/nscrape

A web scrapper with node.js

Primary LanguageJavaScript

n.scrape

A web scrapper powered by node.js, phantomjs and MySQL.

Works

Works are defined by its namespace, method and arguments. Pending works are serialized and stored in the works database, and are identified with the field completed=0. When it's being worked on, the completed field will have a value of 1. This is done with a MySQL stored procedure GetWork() that gets the oldest work from the database, updates the completed field to 1, and then return the row. The stored procedure is to ensure the atomicity of the operation.

Worker.prototype.getWork = function(cb) {
	var mysql = this.mysql;

	mysql.query('CALL `GetWork()`;', function(err, res) {
		if (err) {
			global.error('mysql',err);
			cb(err, null);
		} else {
			if (res && res.length && res[0] && res[0].length) {
				cb(err, res[0][0]);
			} else {
				cb(err, false);
			}
		}
	});
};

Threads

Threads are managed by the ThreadPool object that will periodically poll the Worker object for work to be done. It will then load the relevant namespace and call the method of the namespace with the arguments.

Controllers

Controllers will bootstrap the entire crawling process. It will be called periodically based on a given period. New controllers can be added by creating a new file in the ./controllers/ folder.

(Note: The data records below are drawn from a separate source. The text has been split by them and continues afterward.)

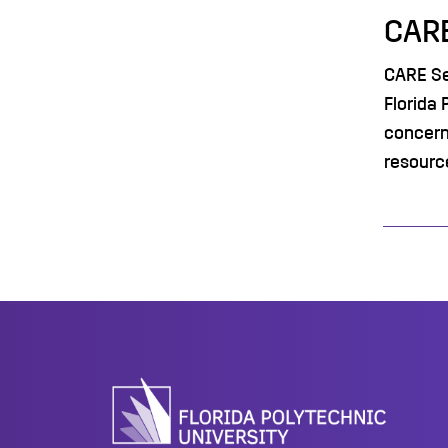
CARE
CARE Ser
Florida 
concern
resourc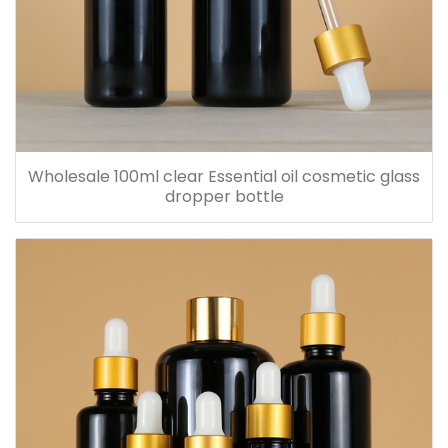
Wholesale 100ml clear Essential oil cosmetic glass
dropper bottle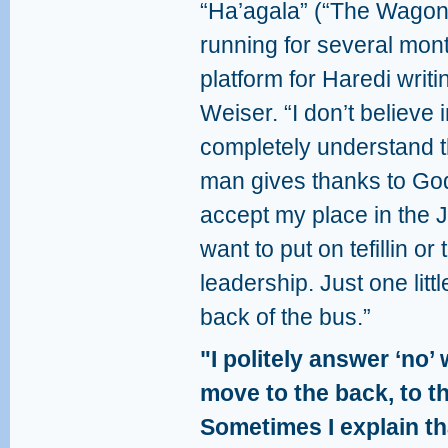
“Ha’agala” (“The Wagon
running for several mont
platform for Haredi writi
Weiser. “I don’t believe i
completely understand t
man gives thanks to God
accept my place in the J
want to put on tefillin or
leadership. Just one little
back of the bus.”
"I politely answer ‘no
move to the back, to t
Sometimes I explain th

Each controller is an object that has the keys interval (integer representing the number of milliseconds that it will be called, as well as poll, the function that will be called. The poll function will be given the Worker object so that the controller and add new work to the pool. The controller also needs to define the key name that is used as a unique identifier for the controller.

Todo

  • Fallback to proxy servers
  • Better encapsulation of worker object